Work order
Can you copy the lines below word for word, omitting the pictures?

Source data
○ ○ ○ ○
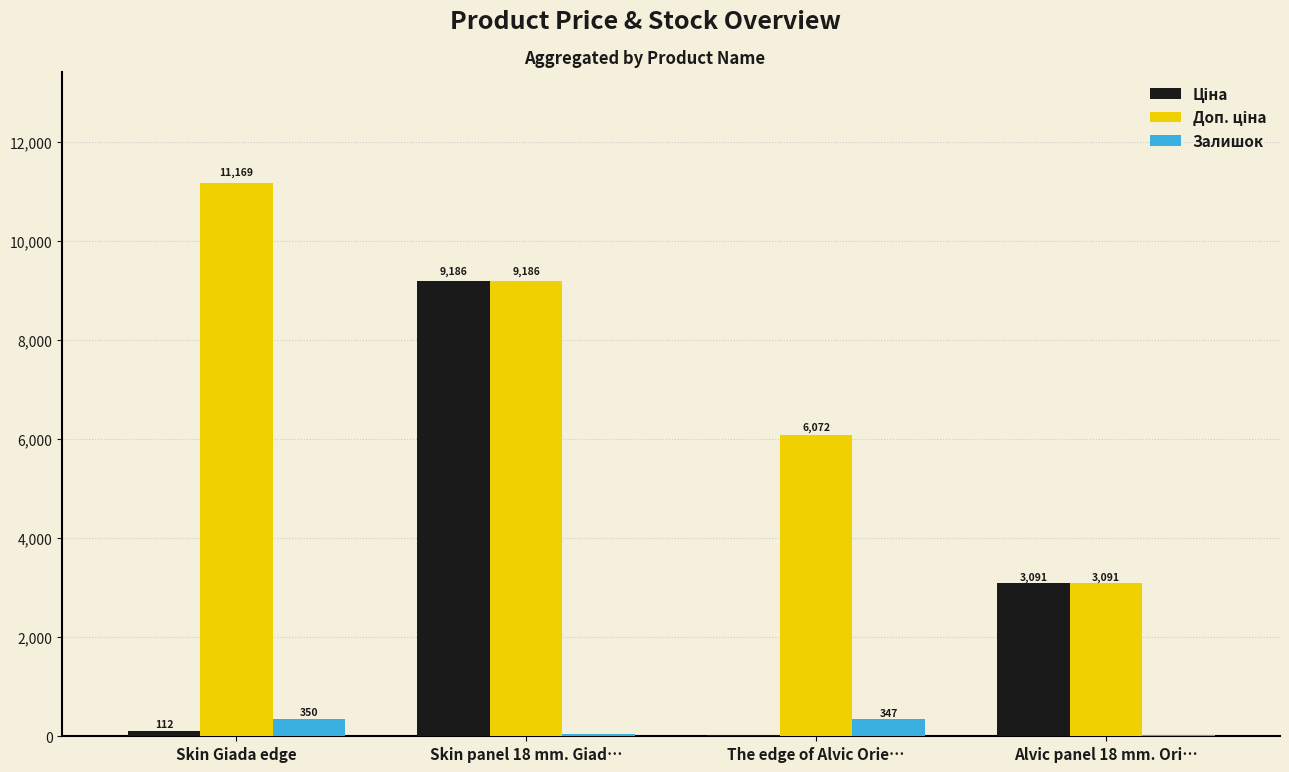

Where is Залишок nearest to the value 191?

Skin panel 18 mm. Giad…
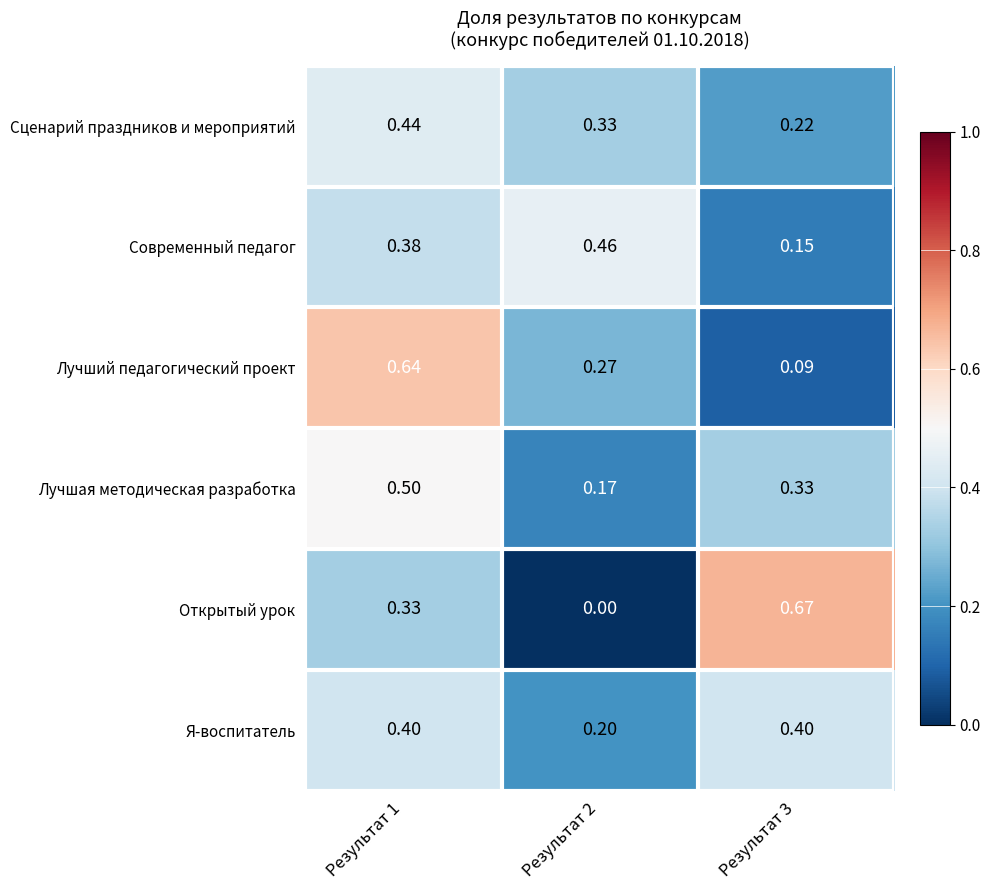

Between Результат 1 and Результат 2, which series saw the biggest shift?

Лучший педагогический проект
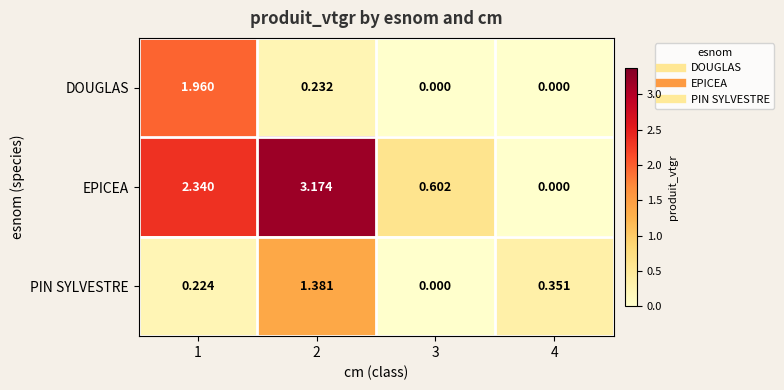

Which series has the widest spread of values?

EPICEA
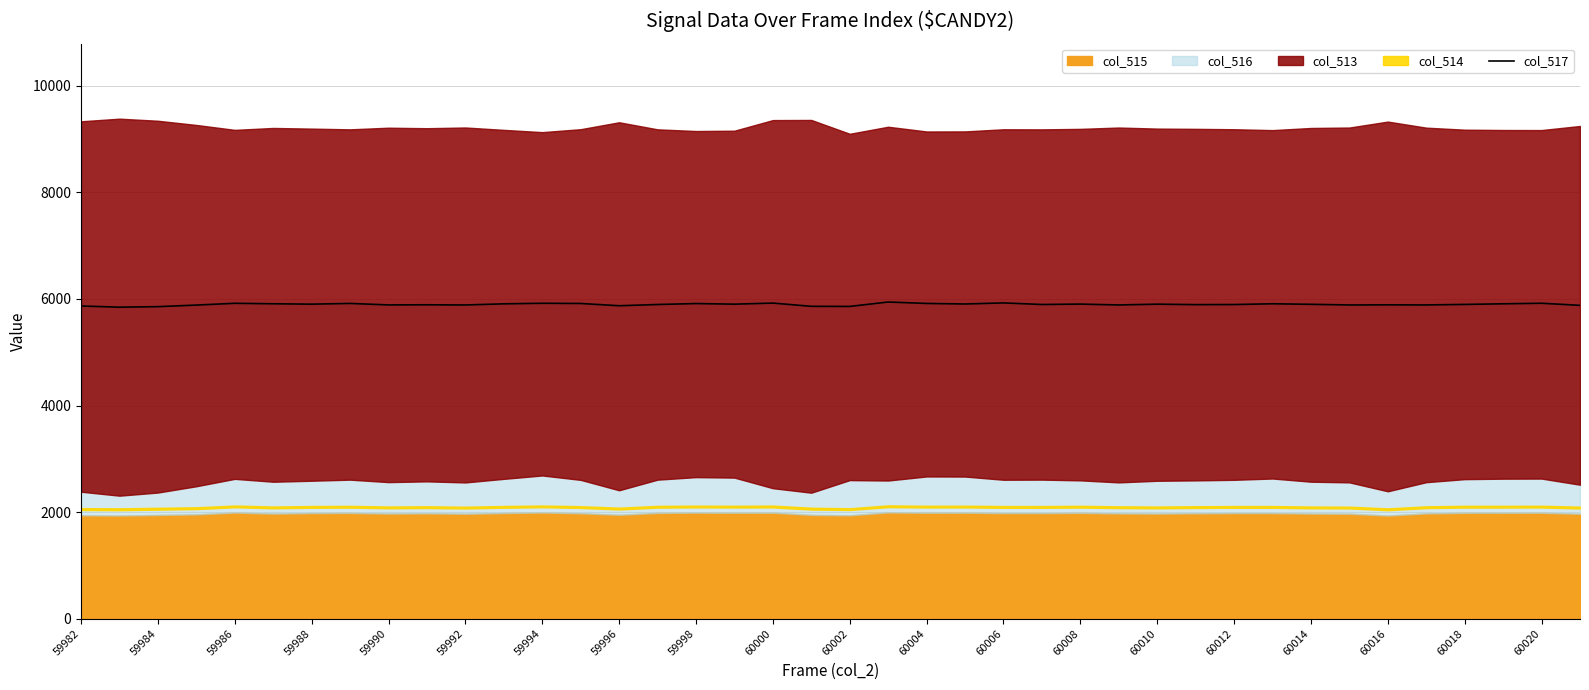

What is the highest value of the col_517 series?

5942.3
○ ○ ○ ○
Output for this exercise
Where is Залишок nearest to the value 191?

Skin panel 18 mm. Giad…

Between Результат 1 and Результат 2, which series saw the biggest shift?

Лучший педагогический проект

Which series has the widest spread of values?

EPICEA

What is the highest value of the col_517 series?

5942.3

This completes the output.